Tous ces chefs, et les journalistes reprennent, racontent que c'est le fruit d'un énorme travail intellectuel. Autrement dit, on paie la philosophie, pas la bouffe.
Une “cuisine de bluff” comme vous l'écriviez dans votre livre Les dessous peu appétissants de la cuisine moléculaire (éd. Favre, 2009) ?
Oui, une cuisine de bluff pour des gens qui ne connaissent pas la cuisine. Les jeunes critiques culinaires qui ont commencé leur carrière pendant la période “adrianesque” sont convertis à cette cuisine technologique et chimique. Peut-être que Redzepi ne sera plus n°1 cette année. Le 50 Best avait fait la même chose avec Heston Blumenthal. Ils l'avaient rétrogradé.
Mais ce dont personne ne parle c'est que René Redzepi a un patron, Claus Meyer : il fournit les cantines, les écoles et les maisons de retraite. Et puis il a un rôle de “conseiller alimentaire” dans la politique danoise. Il y a neuf ans, il avait eu l'idée d'écrire un manifeste pour la nouvelle cuisine nordique, le “nordysk mad”, un programme qui a reçu 5 millions d'euros d'aides d'argent public. Selon des chefs voisins, Noma (abréviation de nordysk mad) en a pas mal profité. Claus Meyer a pu partir aux quatre coins de la planète vendre son produit.
Appeler “produit” un restaurant, vous n'y allez pas un peu fort ?
Non, Noma est un concept. Récemment, Claus Meyer a essayé de vendre la nouvelles cuisine des Caraïbes à Trinité-et-Tobago. Il vient de signer en Bolivie pour la nouvelle cuisine bolivienne. Il vend des concepts, tout simplement. Dans ses écrits, il mentionne d'ailleurs un nombre incalculable de fois l' “industrie agroalimentaire”.
Tout est marketing alors. Mais revenons au départ, à la santé…

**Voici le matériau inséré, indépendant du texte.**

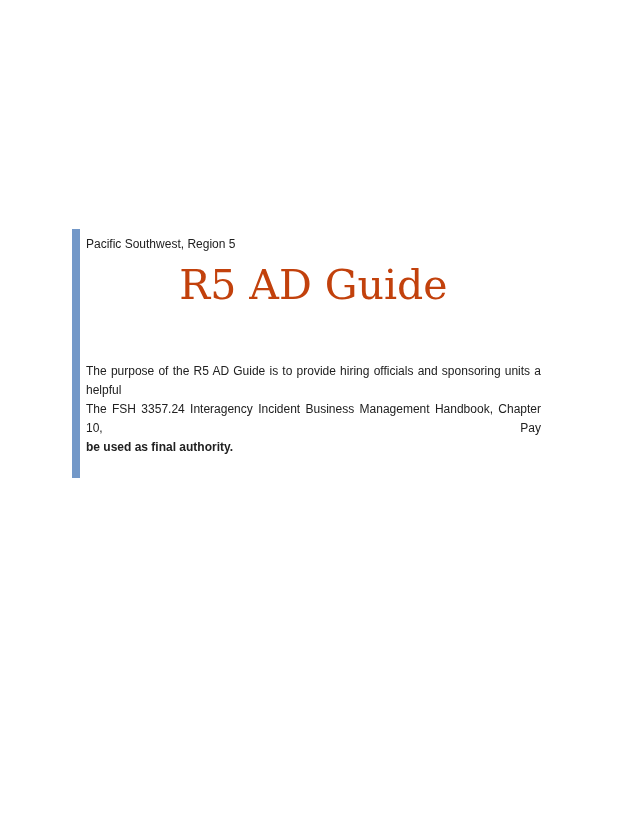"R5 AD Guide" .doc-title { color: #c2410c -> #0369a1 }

Adrià dit haut et fort qu'il se ne soucie pas de la santé de ses clients. Attendez que je vous retrouve la phrase... (il cherche) Voilà : “c’est hypocrite de dire que la mission de la gastronomie est de se soucier de la santé. C’est comme si on demandait à la F1 de se soucier de l’écologie. Le problème en la matière, ce sont les millions de voiture qui circulent. Si vous allez même 20 jours au resto il vous en reste 345 pour vous soucier de votre santé. Au resto, c’est la fête, on se consacre à donner du bonheur. Mais les cuisiniers vont aussi devenir prescripteurs pour l’alimentation”. Cette phrase est en parfaite harmonie avec sa cuisine.
En conclusion ?
Ce qui me fait le plus peur est que ces gens ne sont plus isolés. Il sont devenus le modèle, le porte-étendard de toute une génération de cuisiniers. Allez demander à un cuistot à qui il veut ressembler : Alain Chapel – je ne sais même pas d'ailleurs s'il connaît – ou Ferran Adrià. Ce sera Adrià.